There are other items in the TODO file. These are just the main, big issues that I think matter the most and I'd like to address them in a v3 rewrite.

Development branches will look like this:

  • v2: Current master will be branched to "v2", which will track the stable current version.

    • That branch will build with both the current setup.py system and Bazel.

    • Fixes will be implemented on that branch where possible, and merged to v3.

  • master: Current master will become v3.

    • Only the Bazel build will be supported on that branch.

Any comments appreciated.

Appendix

More core ideas for v3 that came about during discussions after the fact.

Customizable Booking

For transfer lots with cost basis… an idea would be to create a new kind of hook, one that is registered from a plugin, e.g. a callback of yours invoked by the booking code itself, and whose results applied to a transaction are immediately reflected on the state of the affected inventories. Maybe this is the right place to provide custom algorithms so that their impact is affecting the subsequent inventories correctly and immediately. Now, imagine generalizing this further to provide and implement all of the current booking mechanisms that are currently built in the core. Call this "customizable booking." (thread).

Ugly Little Things

  • print_entry() uses buffering that makes it impossible to use regular print() interspersed with the regular stdout without providing file= option. Fix this, make this regular instead, that's just annoying, just print to regular stdout.

  • The default format for __str__ for inventories puts () around the rendering. When there's a single position, that looks like a negative number. That's dumb. Use {} instead, or something else.

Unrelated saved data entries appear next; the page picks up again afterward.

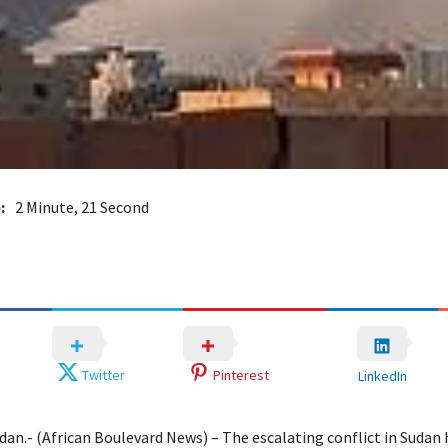
:
2 Minute, 21 Second
Twitter
Pinterest
LinkedIn
an.- (African Boulevard News) – The escalating conflict in Sudan h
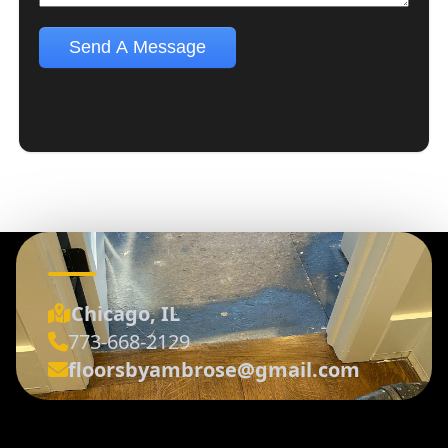
Chicago, IL
773-668-2129
floorsbyambrose@gmail.com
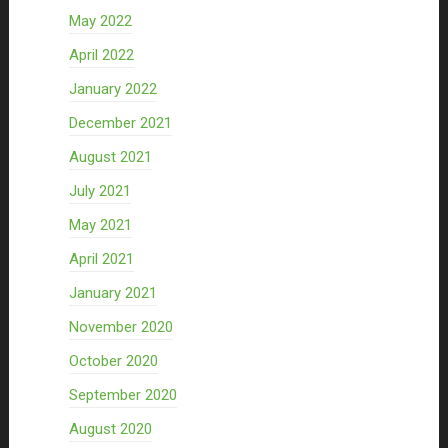
May 2022
April 2022
January 2022
December 2021
August 2021
July 2021
May 2021
April 2021
January 2021
November 2020
October 2020
September 2020
August 2020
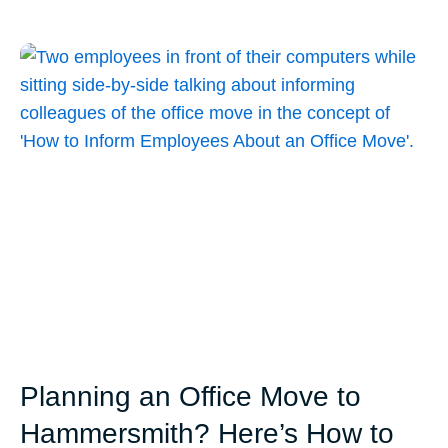
Planning an Office Move to
Hammersmith? Here’s How to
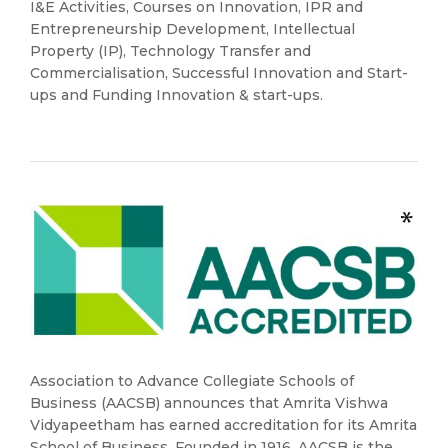
I&E Activities, Courses on Innovation, IPR and
Entrepreneurship Development, Intellectual
Property (IP), Technology Transfer and
Commercialisation, Successful Innovation and Start-
ups and Funding Innovation & start-ups.
Association to Advance Collegiate Schools of
Business (AACSB) announces that Amrita Vishwa
Vidyapeetham has earned accreditation for its Amrita
School of Business. Founded in 1916, AACSB is the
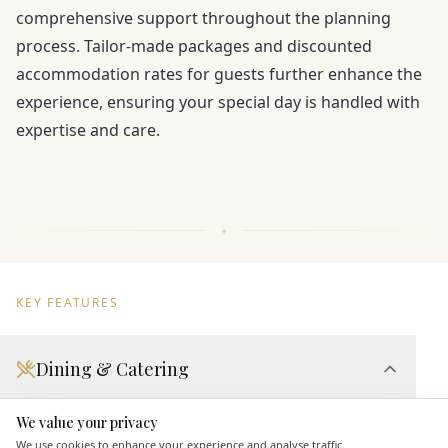
comprehensive support throughout the planning
process. Tailor-made packages and discounted
accommodation rates for guests further enhance the
experience, ensuring your special day is handled with
expertise and care.
KEY FEATURES
Dining & Catering
Seated Meal Facilities
We value your privacy
Here to help
Buffet Meal Facilities
We use cookies to enhance your experience and analyse traffic.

  • Add a flag to bean-check to make it run --auto plugins by default. This is great for imported files, which may not have a complete ledger to feed in.

Incremental Booking/ Beancount Server / Emacs Companion

In order to make recomputation fast, the idea of creating a standalone "Beancount server" starts to make sense. The expensive part of the Beancout calculations on a large file is the booking and interpolation. The key to making things fast is thus to keep all the original unprocessed transactions in memory along with the booked and interpolated ones, and on a change, reparse the modified files and scan all the transactions, updating only the ones whose accounts have been affected.

This could be problematic in theory: some plugins may rely on non-local effects in a way that affects what they output. I believe in practice it would work 99% of the time. But I think it may be worth a prototype. On the other hand, v3 may turn out to be fast enough recomputing everything from scratch every single time (my own file went from 4s -> 0.3ms for the parsing stage of the largest file), so maybe this is irrelevant overall.

Such a server would be a perfect companion to a running Emacs. We could build an Emacs mode which communicates with the server.